Work required -> A word-for-word copy of the records that follow is needed, with every picture omitted.

*** Opening of Data provided ***

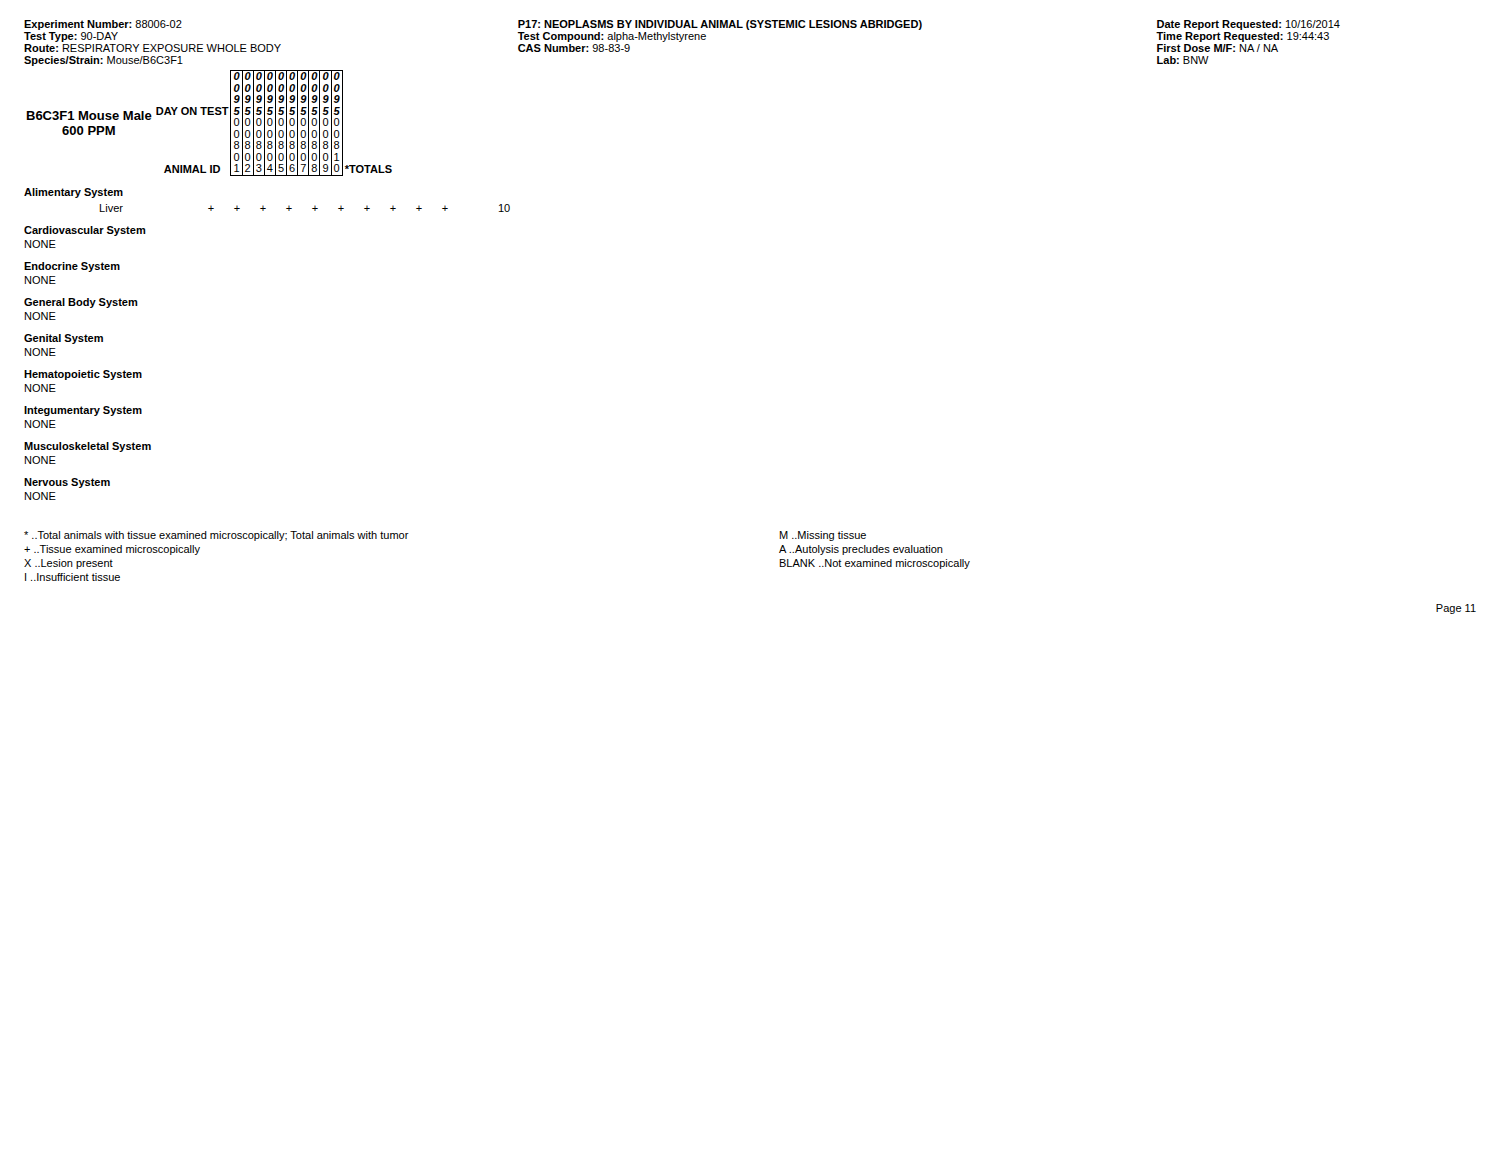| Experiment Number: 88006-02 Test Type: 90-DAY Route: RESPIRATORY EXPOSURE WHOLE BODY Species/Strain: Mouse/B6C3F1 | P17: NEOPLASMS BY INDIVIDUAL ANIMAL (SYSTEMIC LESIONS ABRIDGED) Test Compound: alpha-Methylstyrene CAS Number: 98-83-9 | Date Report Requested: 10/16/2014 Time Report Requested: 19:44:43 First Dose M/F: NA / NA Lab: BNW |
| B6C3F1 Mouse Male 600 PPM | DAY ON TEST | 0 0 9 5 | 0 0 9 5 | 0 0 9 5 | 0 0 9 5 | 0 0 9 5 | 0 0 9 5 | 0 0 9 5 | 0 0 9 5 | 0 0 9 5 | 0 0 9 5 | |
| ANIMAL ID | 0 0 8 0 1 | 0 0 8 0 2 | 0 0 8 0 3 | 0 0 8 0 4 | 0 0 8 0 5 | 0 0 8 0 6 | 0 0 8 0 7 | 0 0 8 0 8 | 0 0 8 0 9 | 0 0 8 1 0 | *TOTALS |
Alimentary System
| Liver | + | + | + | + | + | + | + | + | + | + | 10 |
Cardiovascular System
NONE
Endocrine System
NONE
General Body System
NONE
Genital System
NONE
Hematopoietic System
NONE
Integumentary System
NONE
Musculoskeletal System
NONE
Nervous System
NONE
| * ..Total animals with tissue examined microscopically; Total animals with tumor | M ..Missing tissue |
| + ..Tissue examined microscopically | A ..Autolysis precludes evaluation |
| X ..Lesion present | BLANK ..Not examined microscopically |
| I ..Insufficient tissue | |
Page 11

*** Close of Data provided ***

Answer space ->
| Experiment Number: 88006-02 Test Type: 90-DAY Route: RESPIRATORY EXPOSURE WHOLE BODY Species/Strain: Mouse/B6C3F1 | P17: NEOPLASMS BY INDIVIDUAL ANIMAL (SYSTEMIC LESIONS ABRIDGED) Test Compound: alpha-Methylstyrene CAS Number: 98-83-9 | Date Report Requested: 10/16/2014 Time Report Requested: 19:44:43 First Dose M/F: NA / NA Lab: BNW |
| B6C3F1 Mouse Male 600 PPM | DAY ON TEST | 0 0 9 5 | 0 0 9 5 | 0 0 9 5 | 0 0 9 5 | 0 0 9 5 | 0 0 9 5 | 0 0 9 5 | 0 0 9 5 | 0 0 9 5 | 0 0 9 5 | |
| ANIMAL ID | 0 0 8 0 1 | 0 0 8 0 2 | 0 0 8 0 3 | 0 0 8 0 4 | 0 0 8 0 5 | 0 0 8 0 6 | 0 0 8 0 7 | 0 0 8 0 8 | 0 0 8 0 9 | 0 0 8 1 0 | *TOTALS |
Alimentary System
| Liver | + | + | + | + | + | + | + | + | + | + | 10 |
Cardiovascular System
NONE
Endocrine System
NONE
General Body System
NONE
Genital System
NONE
Hematopoietic System
NONE
Integumentary System
NONE
Musculoskeletal System
NONE
Nervous System
NONE
| * ..Total animals with tissue examined microscopically; Total animals with tumor | M ..Missing tissue |
| + ..Tissue examined microscopically | A ..Autolysis precludes evaluation |
| X ..Lesion present | BLANK ..Not examined microscopically |
| I ..Insufficient tissue | |
Page 11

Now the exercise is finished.